Um noch mal auf die Pizza Margherita zurückzukommen: Muss ich denn immer das Gleiche mögen, um mich zu verlieben? Wie wäre es mit: „Ich mag die dunklen Dragee Keksi und du die hellen. Wir ergänzen uns perfekt, weil wir uns nie die Dragee Keksi wegessen!“

„Da braucht es halt eine gewisse Form von Selbstreflexion sowie Toleranz. In der ersten Verliebtheit denkt man nicht so. Aber klar, es gibt ja beide Formulierungen: ‚Gegensätze ziehen sich an‘, ‚Gleich und Gleich gesellt sich gern‘.“

Aber welches davon trifft eher zu?

Datensatzeinträge:
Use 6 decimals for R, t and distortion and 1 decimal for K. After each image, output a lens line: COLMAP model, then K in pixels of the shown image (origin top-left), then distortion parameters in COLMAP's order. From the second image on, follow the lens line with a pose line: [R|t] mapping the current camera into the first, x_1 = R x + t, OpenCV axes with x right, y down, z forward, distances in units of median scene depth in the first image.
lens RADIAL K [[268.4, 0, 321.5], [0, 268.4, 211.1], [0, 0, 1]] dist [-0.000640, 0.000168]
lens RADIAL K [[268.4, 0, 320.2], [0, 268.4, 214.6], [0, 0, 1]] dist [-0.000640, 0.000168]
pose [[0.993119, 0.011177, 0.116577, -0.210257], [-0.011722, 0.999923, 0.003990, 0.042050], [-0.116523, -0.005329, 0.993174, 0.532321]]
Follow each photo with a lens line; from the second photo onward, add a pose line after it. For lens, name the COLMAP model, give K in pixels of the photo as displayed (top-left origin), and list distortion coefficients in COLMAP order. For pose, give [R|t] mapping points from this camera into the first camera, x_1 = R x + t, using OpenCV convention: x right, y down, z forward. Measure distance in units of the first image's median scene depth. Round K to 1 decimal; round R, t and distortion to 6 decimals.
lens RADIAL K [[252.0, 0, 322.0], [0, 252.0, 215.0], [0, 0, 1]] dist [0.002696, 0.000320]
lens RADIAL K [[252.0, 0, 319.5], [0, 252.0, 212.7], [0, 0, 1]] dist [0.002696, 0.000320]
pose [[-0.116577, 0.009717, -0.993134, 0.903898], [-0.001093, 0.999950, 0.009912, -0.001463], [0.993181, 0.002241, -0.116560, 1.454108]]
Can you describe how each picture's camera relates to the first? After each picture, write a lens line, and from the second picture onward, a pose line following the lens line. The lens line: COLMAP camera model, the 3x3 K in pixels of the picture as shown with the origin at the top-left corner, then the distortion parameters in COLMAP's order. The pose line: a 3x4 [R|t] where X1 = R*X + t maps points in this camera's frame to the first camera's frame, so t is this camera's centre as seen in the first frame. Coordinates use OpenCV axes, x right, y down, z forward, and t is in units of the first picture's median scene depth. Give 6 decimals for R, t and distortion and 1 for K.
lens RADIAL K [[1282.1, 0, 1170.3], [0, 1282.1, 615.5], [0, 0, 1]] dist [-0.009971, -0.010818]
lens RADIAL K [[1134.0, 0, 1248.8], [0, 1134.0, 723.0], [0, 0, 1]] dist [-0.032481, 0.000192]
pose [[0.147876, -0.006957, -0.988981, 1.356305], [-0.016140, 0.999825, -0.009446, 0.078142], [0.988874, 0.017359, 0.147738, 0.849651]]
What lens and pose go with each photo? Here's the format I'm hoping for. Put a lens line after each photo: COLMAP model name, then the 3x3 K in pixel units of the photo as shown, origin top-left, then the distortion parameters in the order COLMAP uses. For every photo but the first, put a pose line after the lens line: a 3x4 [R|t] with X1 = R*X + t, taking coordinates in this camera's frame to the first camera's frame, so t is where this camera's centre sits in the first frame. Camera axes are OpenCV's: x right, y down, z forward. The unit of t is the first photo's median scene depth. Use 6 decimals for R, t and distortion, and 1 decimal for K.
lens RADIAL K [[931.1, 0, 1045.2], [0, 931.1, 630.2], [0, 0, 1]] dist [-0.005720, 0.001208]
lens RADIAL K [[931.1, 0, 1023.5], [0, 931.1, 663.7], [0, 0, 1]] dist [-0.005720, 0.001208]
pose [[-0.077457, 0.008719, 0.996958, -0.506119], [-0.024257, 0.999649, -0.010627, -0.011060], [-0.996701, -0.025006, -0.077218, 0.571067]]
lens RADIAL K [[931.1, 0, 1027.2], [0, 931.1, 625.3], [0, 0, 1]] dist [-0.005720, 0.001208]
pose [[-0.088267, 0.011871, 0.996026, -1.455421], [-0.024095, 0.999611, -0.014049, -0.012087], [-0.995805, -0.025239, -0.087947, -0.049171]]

--- ANFORDERUNG 1 ---
Welche zwei Redewendungen werden im vorliegenden Auszug als gegensätzliche Formulierungen angeführt?
--- ANFORDERUNG 2 ---
Formatiere die Zeilen der Datensätze als JSON-Liste von Zeichenketten, eine Zeichenkette pro Zeile und ohne Leerzeilen. Beginne mit der ersten Zeile der Datensätze und gehe bis einschließlich der Zeile mit „211.1], [0, 0, 1]] dist [-0.000640, 0.000168]“.

--- LÖSUNG 1 ---
„Gegensätze ziehen sich an“ und „Gleich und Gleich gesellt sich gern“.

--- LÖSUNG 2 ---
[
  "Use 6 decimals for R, t and distortion and 1 decimal for K. After each image, output a lens line: COLMAP model, then K in pixels of the shown image (origin top-left), then distortion parameters in COLMAP's order. From the second image on, follow the lens line with a pose line: [R|t] mapping the current camera into the first, x_1 = R x + t, OpenCV axes with x right, y down, z forward, distances in units of median scene depth in the first image.",
  "lens RADIAL K [[268.4, 0, 321.5], [0, 268.4, 211.1], [0, 0, 1]] dist [-0.000640, 0.000168]"
]